Santiago Villarreal Cuéllar
La capital belga con sus hermosos palacios, herencia de épocas majestuosas; bellas iglesias católicas de arte gótico; plaza impecable donde pasea la gente desprevenida; nuevos edificios que albergan centros financieros, la poderosa oficina de la Unión Europea; recién entrada la primavera todavía los árboles y plantas de los espaciosos parques no vislumbran florescencia; apenas asoman los verdes pétalos en cuyo interior se protegen del frío las hermosas flores de ensueño.
Con esa belleza, con esa calma de todos los días, Bruselas parecía inmune ante cualquier doloroso ataque de enemigos invisibles que asechan para inmolarse y destruir más vidas humanas. En la fría mañana del martes 22 de marzo, se escucharon las terribles detonaciones en el aeropuerto internacional de esta ciudad cosmopolita de Europa, que desde la segunda guerra mundial no vivía días de horror.
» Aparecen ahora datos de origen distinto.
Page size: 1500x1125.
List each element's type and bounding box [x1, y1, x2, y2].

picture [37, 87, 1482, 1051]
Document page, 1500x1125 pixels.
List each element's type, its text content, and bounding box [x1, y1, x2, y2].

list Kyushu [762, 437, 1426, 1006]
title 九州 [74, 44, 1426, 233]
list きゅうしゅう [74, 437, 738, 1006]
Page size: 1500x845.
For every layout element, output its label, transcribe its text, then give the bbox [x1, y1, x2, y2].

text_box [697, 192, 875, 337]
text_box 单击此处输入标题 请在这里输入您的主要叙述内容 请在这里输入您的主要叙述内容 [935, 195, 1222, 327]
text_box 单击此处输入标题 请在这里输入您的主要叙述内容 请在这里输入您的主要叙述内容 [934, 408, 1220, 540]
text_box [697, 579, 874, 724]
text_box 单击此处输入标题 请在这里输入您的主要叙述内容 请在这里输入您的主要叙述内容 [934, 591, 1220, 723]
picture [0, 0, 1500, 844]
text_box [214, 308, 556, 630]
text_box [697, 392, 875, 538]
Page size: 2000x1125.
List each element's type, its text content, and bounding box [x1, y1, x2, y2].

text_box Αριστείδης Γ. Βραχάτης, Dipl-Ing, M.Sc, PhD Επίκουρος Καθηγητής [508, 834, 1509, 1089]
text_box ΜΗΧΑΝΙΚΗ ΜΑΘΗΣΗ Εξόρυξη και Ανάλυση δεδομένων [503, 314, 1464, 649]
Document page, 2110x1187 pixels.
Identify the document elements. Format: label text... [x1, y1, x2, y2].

Después, todo fue desolación; polvo esfumándose y confundiéndose con la fría bruma; vidrios destrozados y esparcidos en mil pedazos; olor a destrucción; sangre regada pos el piso y salpicando muros rústicos; gritos de dolor y de horror; gente corriendo de un lado para otro sin saber para donde coger; sonido originado por las bocinas de ambulancias y carros policiales; cuerpos humanos esparcidos por el suelo, unos muertos, otros en el paroxismo de la muerte. En un momento se esfumó la vida de muchos y se destrozó el cuerpo de otros.
Toda vida humana es maravillosamente valiosa; toda muerte violenta de un ser humano conmueve, genera dolor, inspira miedo. Lo de Bruselas es horrorosamente un atentado contra la maravilla de la Vida. Condenable desde cualquier angulo; detestable desde cualquier ideología política y religiosa; los humanos seguimos siendo frágiles e impotentes ante los violentos.